Apropos Kompromissfähigkeit: Gibt es in der Politologie eigentlich einen Hang zur selbsterklärten «vernünftigen Mitte»?
Ich kenne nicht die politischen Positionen aller Kolleginnen und Kollegen, würde aber meinen, es gibt eine ziemliche Vielfalt. Auf Ihre Frage würde meine Zunft aber zurückfragen: Was ist denn bitte schön diese «vernünftige Mitte»?
Das Klischee sieht beispielsweise so aus: Man ist gebildet und gut situiert, gesellschaftlich progressiv, weiss um die Dringlichkeit des Klimawandels – möchte deswegen aber nicht gleich das ganze System aus den Fugen heben, weil man darin ja ganz gut lebt.
Ich sehe, was Sie meinen: Es ist das Klischee einer urbanen, gut gebildeten Bevölkerung westeuropäischer Städte. Das ist, glaube ich, eine ziemliche Minderheit in der Welt. Velowege, Kinderkrippen und Minergiegenossenschaftswohnungen sind nicht die dringendsten Bedürfnisse aller Menschen. Klimapolitik ist eine globale politische Herausforderung, da prallen ziemlich breit gestreute Positionen aufeinander. Nachhaltige Massnahmen zum Schutz der natürlichen Ressourcen müssten auf politischer Ebene durchgesetzt werden und würden konkrete Verhaltensänderungen verlangen sowie die heute gelebte Normalität ziemlich infrage stellen.
Ganz harmonisch werden echte Lösungen also kaum zustande kommen.

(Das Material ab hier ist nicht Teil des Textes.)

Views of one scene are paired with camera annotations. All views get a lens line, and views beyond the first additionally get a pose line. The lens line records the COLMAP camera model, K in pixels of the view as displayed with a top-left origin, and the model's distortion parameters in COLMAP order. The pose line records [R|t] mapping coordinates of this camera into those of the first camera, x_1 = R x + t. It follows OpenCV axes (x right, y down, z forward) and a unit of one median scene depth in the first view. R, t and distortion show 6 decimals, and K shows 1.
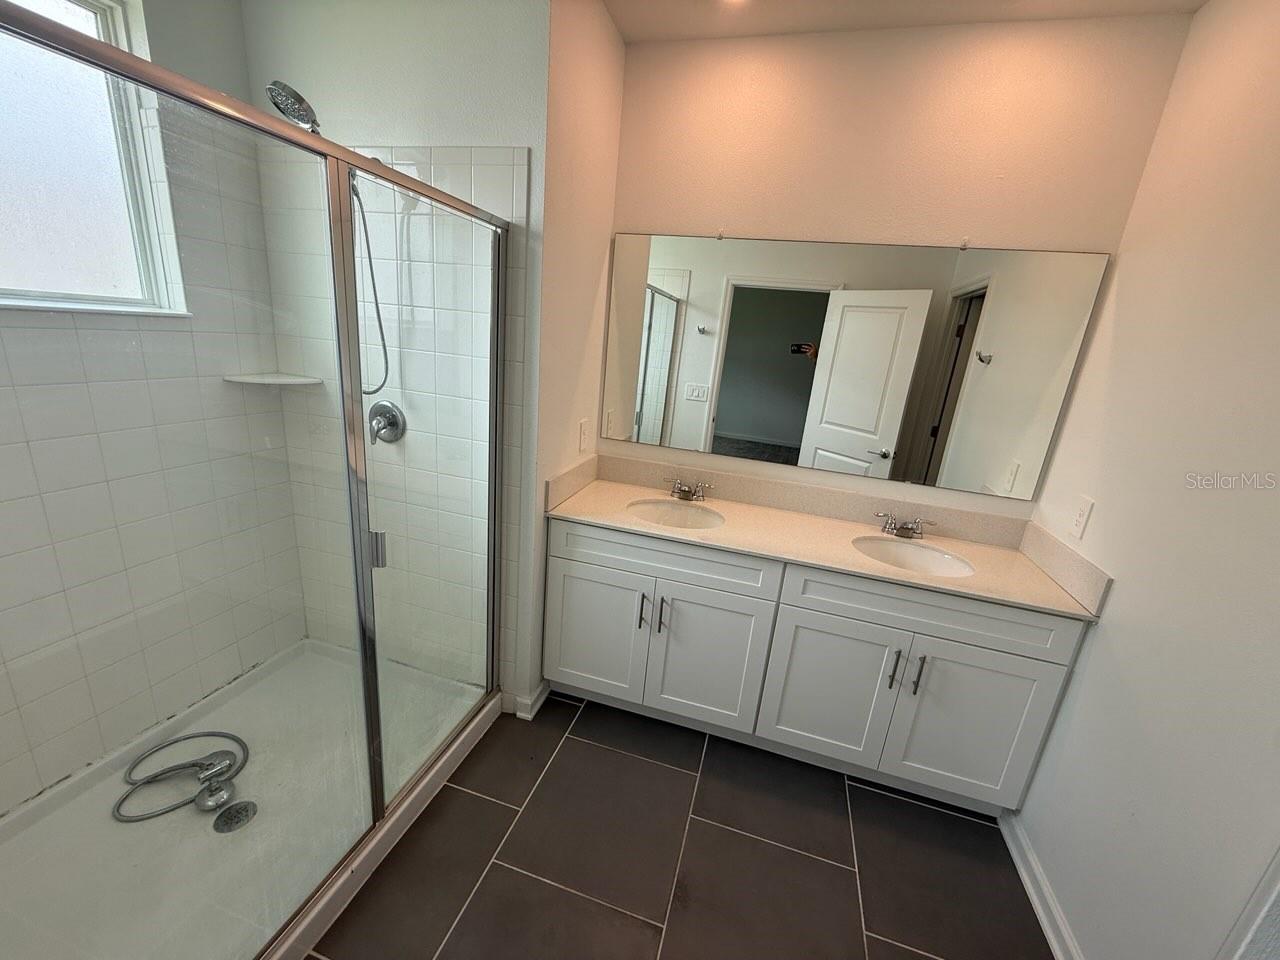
lens RADIAL K [[512.1, 0, 635.8], [0, 512.1, 484.3], [0, 0, 1]] dist [0.001414, 0.000072]
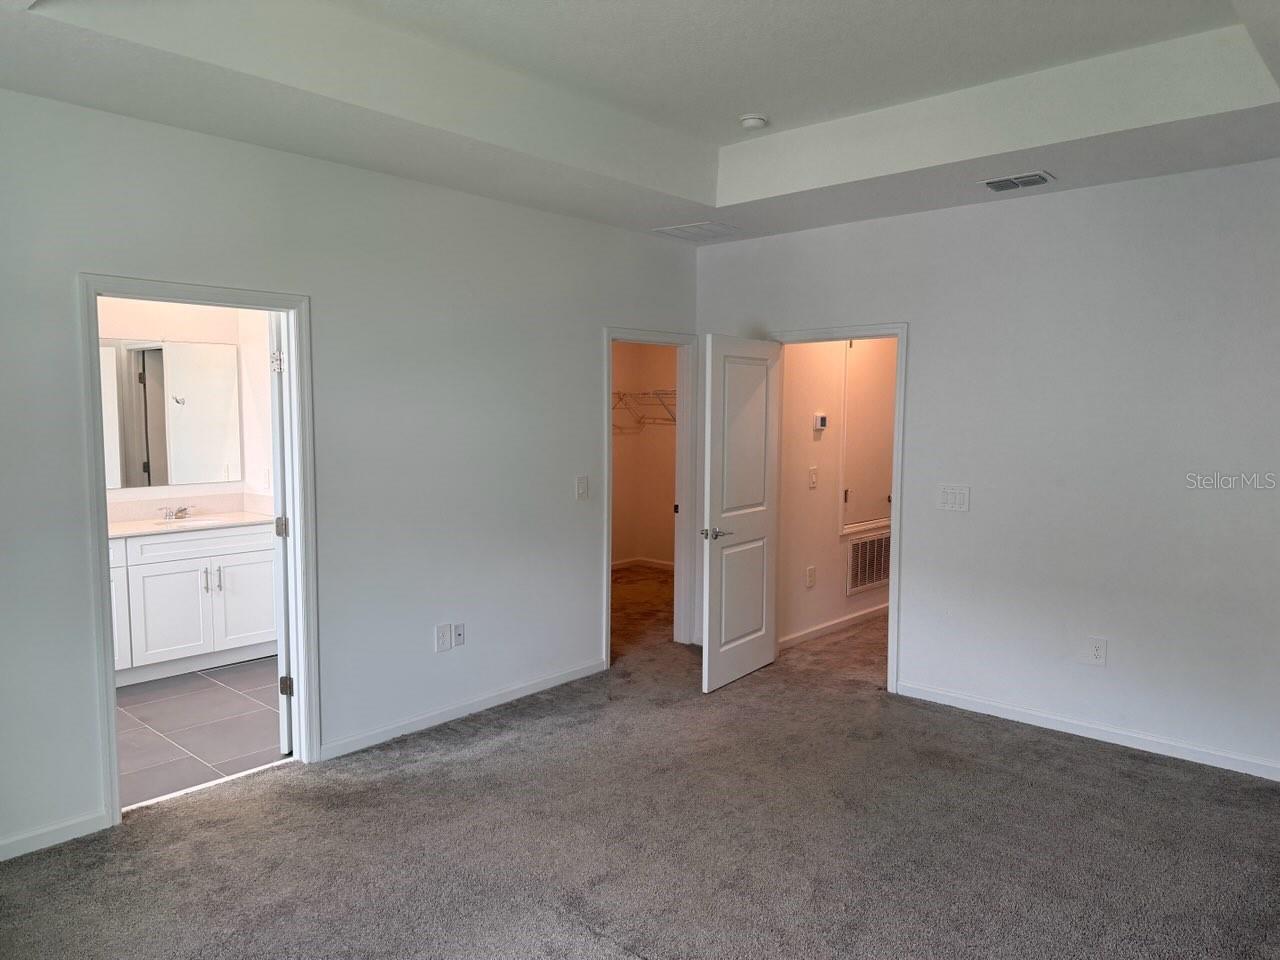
lens RADIAL K [[897.2, 0, 639.8], [0, 897.2, 484.2], [0, 0, 1]] dist [0.072954, -0.094939]
pose [[0.427985, -0.158987, 0.889692, -1.444318], [0.283880, 0.958233, 0.034675, 0.338570], [-0.858045, 0.237725, 0.455243, -1.613004]]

Darum nochmals zu meinem Vorurteil: Sehnen sich Politologinnen und Politologen nach politischer Harmonie?
Gemeinsam ist den Politikwissenschaftlerinnen und -wissenschaftlern an den Universitäten meiner Meinung nach viel eher, dass sie zum Gegenstand «Politik» eine professionelle Distanz wahren. Sie können die eigene Überzeugung bei der Arbeit in den Hintergrund stellen.
Hiermit entlassen wir Sarah Bütikofer (43) wieder in die Forschung: Aktuell befasst sich die Politologin mit dem Abstimmungsverhalten unserer StänderätInnen.